Qustion on lossless network
anyone can tell me why?
THX
Who ever told you: "no power will be...stored in the network"?
Analogies are useful. A lossless network is to electricity as a bucket without any holes in it is to water. You can fill up the bucket, and if no water splashes out, and as there are no holes, then no water leaks out. So is there water "stored" in the lossless bucket at some time later? Sure is.
hi biff44
storing energy in the lossless network should be finished at the original moment when the network begin to work, that is storing energy is instantaneous , is it true?

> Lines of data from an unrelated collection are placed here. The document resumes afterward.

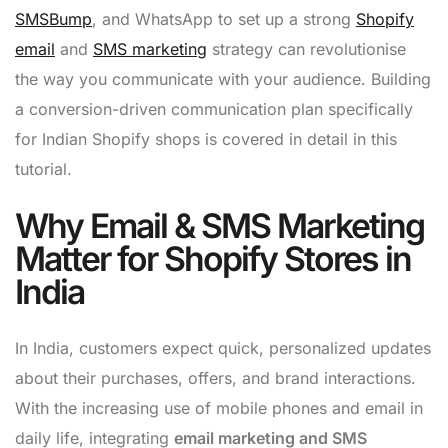
SMSBump
, and WhatsApp to set up a strong
Shopify
email
and
SMS marketing
strategy can revolutionise
the way you communicate with your audience. Building
a conversion-driven communication plan specifically
for Indian Shopify shops is covered in detail in this
tutorial.
Why Email & SMS Marketing
Matter for Shopify Stores in
India
In India, customers expect quick, personalized updates
about their purchases, offers, and brand interactions.
With the increasing use of mobile phones and email in
daily life, integrating
email marketing and SMS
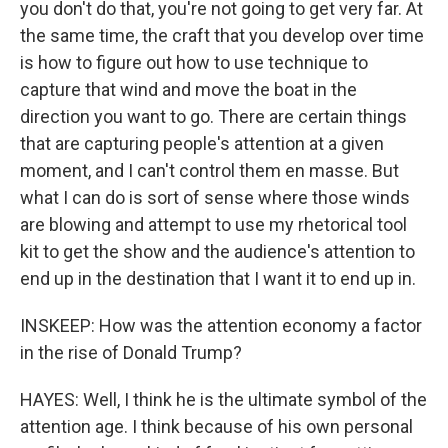
you don't do that, you're not going to get very far. At
the same time, the craft that you develop over time
is how to figure out how to use technique to
capture that wind and move the boat in the
direction you want to go. There are certain things
that are capturing people's attention at a given
moment, and I can't control them en masse. But
what I can do is sort of sense where those winds
are blowing and attempt to use my rhetorical tool
kit to get the show and the audience's attention to
end up in the destination that I want it to end up in.
INSKEEP: How was the attention economy a factor
in the rise of Donald Trump?
HAYES: Well, I think he is the ultimate symbol of the
attention age. I think because of his own personal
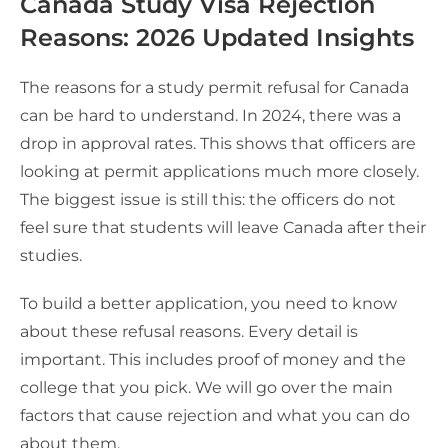
Canada Study Visa Rejection
Reasons: 2026 Updated Insights
The reasons for a study permit refusal for Canada
can be hard to understand. In 2024, there was a
drop in approval rates. This shows that officers are
looking at permit applications much more closely.
The biggest issue is still this: the officers do not
feel sure that students will leave Canada after their
studies.
To build a better application, you need to know
about these refusal reasons. Every detail is
important. This includes proof of money and the
college that you pick. We will go over the main
factors that cause rejection and what you can do
about them.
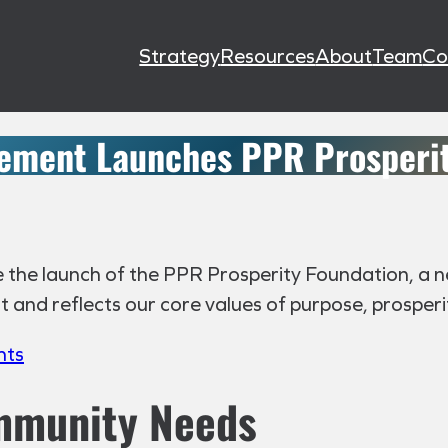
Strategy
Resources
About
Team
Co
ement Launches PPR Prosperit
the launch of the PPR Prosperity Foundation, a new
nd reflects our core values of purpose, prosperity
hts
ommunity Needs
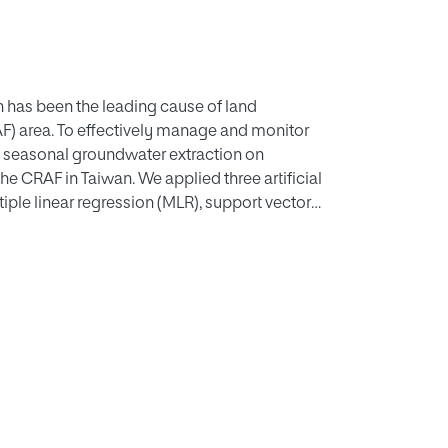
 has been the leading cause of land
AF) area. To effectively manage and monitor
g seasonal groundwater extraction on
he CRAF in Taiwan. We applied three artificial
tiple linear regression (MLR), support vector
s (LSTM). Each prediction model evaluated
rrelations. The study aimed to predict
f different models. This study used
ea in Taiwan. The dataset we constructed was
tions. The experimental results show that the
ing model for predicting groundwater level
hod and finally the MLR method. Additionally,
mping data at groundwater level monitoring
undwater level monitoring stations are best
lometers and a depth of 20 meters.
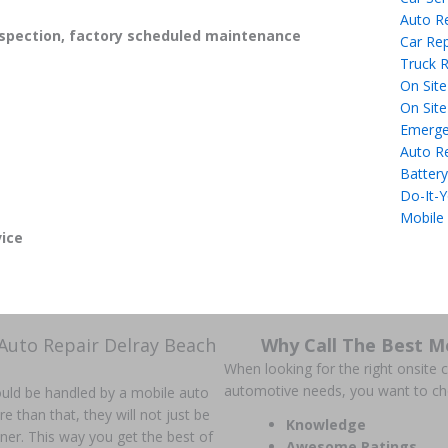
Auto R
spection, factory scheduled maintenance
Car Rep
Truck R
On Site
On Site
Emerge
Auto R
Battery
Do-It-Y
Mobile
ice
Auto Repair Delray Beach
Why Call The Best M
When looking for the right onsite ca
automotive needs, you want to c
could be handled by a mobile auto
han that, they will not just be
Knowledge
anner. This way you get the best of
Awesome Ratings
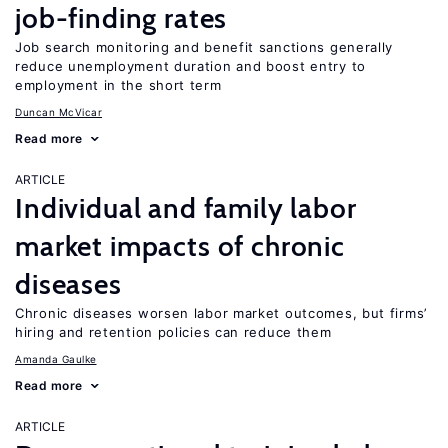
job-finding rates
Job search monitoring and benefit sanctions generally
reduce unemployment duration and boost entry to
employment in the short term
Duncan McVicar
Read more
ARTICLE
Individual and family labor
market impacts of chronic
diseases
Chronic diseases worsen labor market outcomes, but firms’
hiring and retention policies can reduce them
Amanda Gaulke
Read more
ARTICLE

I think electrical system is slightly different than mechanical system. For a lossless electrical system, the net power (in and out) may not be 0 at a specific time. Howver, the time average (for one cycle of a harmonic) will be 0. For a time harmonic case, it should reach the steady state instantaneously. In the first moment, some energy goes into the losseless network and make the mechanism working. After that moment, the time average of the net power will be 0. A typical example is a capacitor. It needs some initial charging time. After it is steady, then the energy just goes in and out with the time average as 0. Regards.
cybcad, maybe you would enjoy this little experiment. Go get a high voltage capacitor capacitor, charge it up to 200 volts or so, let it sit there a minute (to make sure all the "power" is not stored in it anymore, wet your fingers, and grab onto the leads. Then come back here and tell us if there was any "power" stored in it.
(Don't actually do this, I do not want you to die).
The same (painful) experience could be had by you with a resonant theoretically lossless LC pair that had 300 volt peak sine wave briefly attached to it before you grabbed on.
The sum of powers is for the long term steady state solution. Once the original transient is finished, additional power into the network follows the sum rule.
Most of these network rules are for steady state. A quarter wave transmission line impedance matching device has reflected power for the time that it takes the bouncing wave (reflections at each end) to build up to the steady state condition.